Preferred Replica Leader Election Tool

用途

  有了Replication机制后,每个Partition可能有多个备份。某个Partition的Replica列表叫作AR(Assigned Replicas),AR中的第一个Replica即为“Preferred Replica”。创建一个新的Topic或者给已有Topic增加Partition时,Kafka保证Preferred Replica被均匀分布到集群中的所有Broker上。理想情况下,Preferred Replica会被选为Leader。以上两点保证了所有Partition的Leader被均匀分布到了集群当中,这一点非常重要,因为所有的读写操作都由Leader完成,若Leader分布过于集中,会造成集群负载不均衡。但是,随着集群的运行,该平衡可能会因为Broker的宕机而被打破,该工具就是用来帮助恢复Leader分配的平衡。

  事实上,每个Topic从失败中恢复过来后,它默认会被设置为Follower角色,除非某个Partition的Replica全部宕机,而当前Broker是该Partition的AR中第一个恢复回来的Replica。因此,某个Partition的Leader(Preferred Replica)宕机并恢复后,它很可能不再是该Partition的Leader,但仍然是Preferred Replica。

原理

  1. 在ZooKeeper上创建/admin/preferred_replica_election节点,并存入需要调整Preferred Replica的Partition信息。
  2. Controller一直Watch该节点,一旦该节点被创建,Controller会收到通知,并获取该内容。
  3. Controller读取Preferred Replica,如果发现该Replica当前并非是Leader并且它在该Partition的ISR中,Controller向该Replica发送LeaderAndIsrRequest,使该Replica成为Leader。如果该Replica当前并非是Leader,且不在ISR中,Controller为了保证没有数据丢失,并不会将其设置为Leader。

用法

$KAFKA_HOME/bin/kafka-preferred-replica-election.sh --zookeeper www.iteblog.com:2181

在包含8个Broker的Kafka集群上,创建1个名为topic1,replication-factor为3,Partition数为8的Topic,使用如下命令查看其Partition/Replica分布。

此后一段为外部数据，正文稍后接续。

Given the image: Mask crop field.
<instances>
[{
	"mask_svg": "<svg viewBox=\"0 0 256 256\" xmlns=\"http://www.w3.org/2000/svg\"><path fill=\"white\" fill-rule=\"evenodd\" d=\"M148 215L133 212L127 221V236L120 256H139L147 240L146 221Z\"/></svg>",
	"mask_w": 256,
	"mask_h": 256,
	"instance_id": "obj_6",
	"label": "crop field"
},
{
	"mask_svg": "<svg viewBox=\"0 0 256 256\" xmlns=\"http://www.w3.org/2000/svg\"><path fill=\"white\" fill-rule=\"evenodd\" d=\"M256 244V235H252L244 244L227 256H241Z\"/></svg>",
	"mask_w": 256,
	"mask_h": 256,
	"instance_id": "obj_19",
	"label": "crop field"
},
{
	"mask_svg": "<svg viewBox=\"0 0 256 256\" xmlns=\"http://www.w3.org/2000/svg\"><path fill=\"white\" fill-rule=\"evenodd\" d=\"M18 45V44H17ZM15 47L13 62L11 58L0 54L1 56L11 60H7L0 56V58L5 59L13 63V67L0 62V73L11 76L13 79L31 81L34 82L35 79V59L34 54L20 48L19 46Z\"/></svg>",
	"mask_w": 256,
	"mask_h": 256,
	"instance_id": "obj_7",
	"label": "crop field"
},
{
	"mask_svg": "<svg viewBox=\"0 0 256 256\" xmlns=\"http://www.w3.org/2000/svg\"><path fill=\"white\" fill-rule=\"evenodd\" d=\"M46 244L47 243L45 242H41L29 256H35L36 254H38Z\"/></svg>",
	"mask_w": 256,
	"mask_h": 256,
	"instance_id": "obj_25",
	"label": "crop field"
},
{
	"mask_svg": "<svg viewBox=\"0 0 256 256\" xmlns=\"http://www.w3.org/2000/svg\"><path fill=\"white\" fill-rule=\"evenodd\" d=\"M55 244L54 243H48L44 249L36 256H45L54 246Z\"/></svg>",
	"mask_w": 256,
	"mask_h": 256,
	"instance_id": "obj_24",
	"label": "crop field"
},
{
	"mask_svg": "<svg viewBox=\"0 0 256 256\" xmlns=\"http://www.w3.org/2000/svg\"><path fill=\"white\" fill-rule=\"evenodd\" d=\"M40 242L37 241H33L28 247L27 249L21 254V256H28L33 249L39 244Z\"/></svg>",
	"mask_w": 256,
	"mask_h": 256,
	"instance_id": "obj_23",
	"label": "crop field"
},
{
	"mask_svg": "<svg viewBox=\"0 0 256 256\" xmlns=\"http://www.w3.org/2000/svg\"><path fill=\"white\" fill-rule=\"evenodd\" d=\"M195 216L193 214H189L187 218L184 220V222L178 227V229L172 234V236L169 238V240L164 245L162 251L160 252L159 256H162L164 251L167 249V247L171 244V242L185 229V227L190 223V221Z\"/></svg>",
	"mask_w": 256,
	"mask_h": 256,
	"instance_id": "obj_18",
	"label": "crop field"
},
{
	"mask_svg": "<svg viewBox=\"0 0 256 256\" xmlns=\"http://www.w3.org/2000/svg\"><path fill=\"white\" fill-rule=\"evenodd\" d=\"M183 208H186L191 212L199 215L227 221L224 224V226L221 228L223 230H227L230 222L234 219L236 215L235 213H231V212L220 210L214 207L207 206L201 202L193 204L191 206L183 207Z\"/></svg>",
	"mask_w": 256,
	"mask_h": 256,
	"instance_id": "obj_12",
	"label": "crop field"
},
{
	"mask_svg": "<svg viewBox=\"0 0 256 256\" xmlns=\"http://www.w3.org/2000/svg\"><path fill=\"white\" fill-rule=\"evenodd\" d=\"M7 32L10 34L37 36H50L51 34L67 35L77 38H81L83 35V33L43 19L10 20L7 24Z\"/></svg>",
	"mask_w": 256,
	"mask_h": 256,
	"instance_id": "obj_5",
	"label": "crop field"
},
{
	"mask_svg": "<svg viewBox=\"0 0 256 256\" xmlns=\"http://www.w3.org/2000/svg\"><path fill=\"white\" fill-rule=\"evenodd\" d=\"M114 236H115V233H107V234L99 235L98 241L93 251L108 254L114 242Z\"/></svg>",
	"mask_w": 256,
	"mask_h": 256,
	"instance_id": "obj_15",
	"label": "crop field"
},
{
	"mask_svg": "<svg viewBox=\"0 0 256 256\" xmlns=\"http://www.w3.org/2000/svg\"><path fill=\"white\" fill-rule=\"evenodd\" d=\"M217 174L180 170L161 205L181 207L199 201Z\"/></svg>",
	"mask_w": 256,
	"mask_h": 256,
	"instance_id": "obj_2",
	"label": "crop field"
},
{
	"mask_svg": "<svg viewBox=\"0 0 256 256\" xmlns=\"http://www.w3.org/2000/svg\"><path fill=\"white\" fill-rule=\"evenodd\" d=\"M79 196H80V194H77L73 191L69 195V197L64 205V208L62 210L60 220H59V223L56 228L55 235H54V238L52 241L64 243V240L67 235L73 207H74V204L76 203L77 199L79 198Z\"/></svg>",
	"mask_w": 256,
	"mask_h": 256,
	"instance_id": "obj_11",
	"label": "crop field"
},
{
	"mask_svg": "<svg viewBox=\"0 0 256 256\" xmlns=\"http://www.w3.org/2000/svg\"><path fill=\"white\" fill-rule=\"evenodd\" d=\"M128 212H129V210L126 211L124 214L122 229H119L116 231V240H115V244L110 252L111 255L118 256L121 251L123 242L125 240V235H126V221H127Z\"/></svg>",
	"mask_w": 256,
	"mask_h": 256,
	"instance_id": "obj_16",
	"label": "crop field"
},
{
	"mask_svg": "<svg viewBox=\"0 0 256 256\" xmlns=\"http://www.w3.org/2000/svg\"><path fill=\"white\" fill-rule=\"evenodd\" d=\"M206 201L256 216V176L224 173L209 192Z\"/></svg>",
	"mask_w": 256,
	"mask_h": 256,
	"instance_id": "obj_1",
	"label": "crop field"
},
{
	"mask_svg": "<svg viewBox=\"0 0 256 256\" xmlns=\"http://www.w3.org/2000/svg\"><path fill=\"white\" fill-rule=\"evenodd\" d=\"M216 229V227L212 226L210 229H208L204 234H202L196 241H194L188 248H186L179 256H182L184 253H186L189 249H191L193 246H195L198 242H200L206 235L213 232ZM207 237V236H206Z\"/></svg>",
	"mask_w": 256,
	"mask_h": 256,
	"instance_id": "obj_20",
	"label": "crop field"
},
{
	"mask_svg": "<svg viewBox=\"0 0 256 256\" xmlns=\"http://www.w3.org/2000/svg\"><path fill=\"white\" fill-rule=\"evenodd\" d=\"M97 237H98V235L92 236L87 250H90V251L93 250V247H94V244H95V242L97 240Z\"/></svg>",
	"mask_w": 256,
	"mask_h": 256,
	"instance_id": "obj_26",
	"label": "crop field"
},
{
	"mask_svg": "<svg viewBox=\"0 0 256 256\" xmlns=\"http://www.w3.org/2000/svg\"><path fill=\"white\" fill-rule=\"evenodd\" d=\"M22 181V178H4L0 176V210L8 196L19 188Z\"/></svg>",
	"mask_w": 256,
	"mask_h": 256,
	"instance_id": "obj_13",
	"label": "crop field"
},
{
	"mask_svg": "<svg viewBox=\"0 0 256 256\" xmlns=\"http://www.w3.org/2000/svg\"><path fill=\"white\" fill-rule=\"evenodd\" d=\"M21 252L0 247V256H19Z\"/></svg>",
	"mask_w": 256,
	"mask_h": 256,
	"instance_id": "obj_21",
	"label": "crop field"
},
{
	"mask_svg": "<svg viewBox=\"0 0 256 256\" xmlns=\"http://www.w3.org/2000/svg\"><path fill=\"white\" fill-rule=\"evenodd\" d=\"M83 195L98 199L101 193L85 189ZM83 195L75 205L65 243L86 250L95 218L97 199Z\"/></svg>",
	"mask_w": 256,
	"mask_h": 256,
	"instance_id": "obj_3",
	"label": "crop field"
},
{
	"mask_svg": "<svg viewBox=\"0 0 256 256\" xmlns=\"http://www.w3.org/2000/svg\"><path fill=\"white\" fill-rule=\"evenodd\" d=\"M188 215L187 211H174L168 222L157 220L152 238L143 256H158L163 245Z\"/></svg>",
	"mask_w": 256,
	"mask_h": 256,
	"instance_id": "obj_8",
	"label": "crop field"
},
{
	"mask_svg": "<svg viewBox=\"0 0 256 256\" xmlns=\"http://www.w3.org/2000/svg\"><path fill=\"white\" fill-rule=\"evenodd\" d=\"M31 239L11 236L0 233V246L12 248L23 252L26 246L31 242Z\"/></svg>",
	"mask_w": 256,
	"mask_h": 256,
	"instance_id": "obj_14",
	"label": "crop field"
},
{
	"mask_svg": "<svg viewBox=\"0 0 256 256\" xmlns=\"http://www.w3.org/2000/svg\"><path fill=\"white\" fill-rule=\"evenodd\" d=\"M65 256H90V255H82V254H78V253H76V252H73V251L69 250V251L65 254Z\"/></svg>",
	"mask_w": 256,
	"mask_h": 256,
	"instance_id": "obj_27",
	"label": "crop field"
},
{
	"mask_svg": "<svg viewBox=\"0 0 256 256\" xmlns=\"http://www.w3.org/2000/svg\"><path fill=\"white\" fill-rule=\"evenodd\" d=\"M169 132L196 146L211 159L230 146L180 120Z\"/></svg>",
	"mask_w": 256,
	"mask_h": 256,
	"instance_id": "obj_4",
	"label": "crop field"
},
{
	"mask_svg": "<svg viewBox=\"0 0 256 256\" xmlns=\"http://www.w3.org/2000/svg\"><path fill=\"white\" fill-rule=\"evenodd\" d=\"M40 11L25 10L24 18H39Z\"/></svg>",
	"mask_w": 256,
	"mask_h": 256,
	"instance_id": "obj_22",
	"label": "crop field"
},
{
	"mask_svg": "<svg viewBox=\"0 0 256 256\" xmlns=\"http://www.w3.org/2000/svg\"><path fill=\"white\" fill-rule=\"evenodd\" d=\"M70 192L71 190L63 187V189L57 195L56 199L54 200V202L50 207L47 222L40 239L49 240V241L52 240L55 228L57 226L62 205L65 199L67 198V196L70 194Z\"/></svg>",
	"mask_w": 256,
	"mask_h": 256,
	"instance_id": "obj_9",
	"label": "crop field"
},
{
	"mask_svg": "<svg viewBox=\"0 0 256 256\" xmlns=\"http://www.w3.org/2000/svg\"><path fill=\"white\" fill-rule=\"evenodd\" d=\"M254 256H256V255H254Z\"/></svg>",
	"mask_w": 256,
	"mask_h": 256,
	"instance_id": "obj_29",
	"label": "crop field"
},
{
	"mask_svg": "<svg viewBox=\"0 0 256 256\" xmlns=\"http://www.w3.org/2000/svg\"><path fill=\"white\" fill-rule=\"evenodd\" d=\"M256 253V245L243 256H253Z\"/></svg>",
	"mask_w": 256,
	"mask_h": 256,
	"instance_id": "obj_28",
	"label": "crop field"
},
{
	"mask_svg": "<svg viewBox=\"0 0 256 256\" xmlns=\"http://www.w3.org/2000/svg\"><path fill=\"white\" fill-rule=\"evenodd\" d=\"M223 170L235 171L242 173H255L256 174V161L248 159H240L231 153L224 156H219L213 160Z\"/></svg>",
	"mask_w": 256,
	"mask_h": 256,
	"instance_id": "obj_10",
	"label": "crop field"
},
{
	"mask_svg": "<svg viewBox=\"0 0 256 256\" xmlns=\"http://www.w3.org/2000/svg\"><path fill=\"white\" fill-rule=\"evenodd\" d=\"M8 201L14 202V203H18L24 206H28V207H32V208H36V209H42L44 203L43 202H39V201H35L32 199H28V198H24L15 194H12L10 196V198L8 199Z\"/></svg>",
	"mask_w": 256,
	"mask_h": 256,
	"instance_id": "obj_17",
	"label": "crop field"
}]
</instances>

$KAFKA_HOME/bin/kafka-topics.sh --describe --topic iteblog --zookeeper www.iteblog.com:2181

查询结果如下图所示,从图中可以看到,Kafka将所有Replica均匀分布到了整个集群,并且Leader也均匀分布:

Topic:iteblog	PartitionCount:8	ReplicationFactor:1	Configs:
	Topic: iteblog	Partition: 0	Leader: 1	Replicas: 1,3,4	Isr: 4,1,3
	Topic: iteblog	Partition: 1	Leader: 2	Replicas: 2,4,5	Isr: 5,2,4
	Topic: iteblog	Partition: 2	Leader: 3	Replicas: 3,5,6	Isr: 5,3,6
	Topic: iteblog	Partition: 3	Leader: 4	Replicas: 4,6,7	Isr: 4,7,6
	Topic: iteblog	Partition: 4	Leader: 5	Replicas: 5,7,0	Isr: 5,7,0
	Topic: iteblog	Partition: 5	Leader: 6	Replicas: 6,0,1	Isr: 0,6,1
	Topic: iteblog	Partition: 6	Leader: 7	Replicas: 7,1,2	Isr: 7,1,2
	Topic: iteblog	Partition: 7	Leader: 0	Replicas: 0,2,3	Isr: 0,2,3

  手动停止部分Broker,topic1的Partition/Replica分布如下图所示。从图中可以看到,由于Broker 1/2/4都被停止,Partition 0的Leader由原来的1变为3,Partition 1的Leader由原来的2变为5,Partition 2的Leader由原来的3变为6,Partition 3的Leader由原来的4变为7。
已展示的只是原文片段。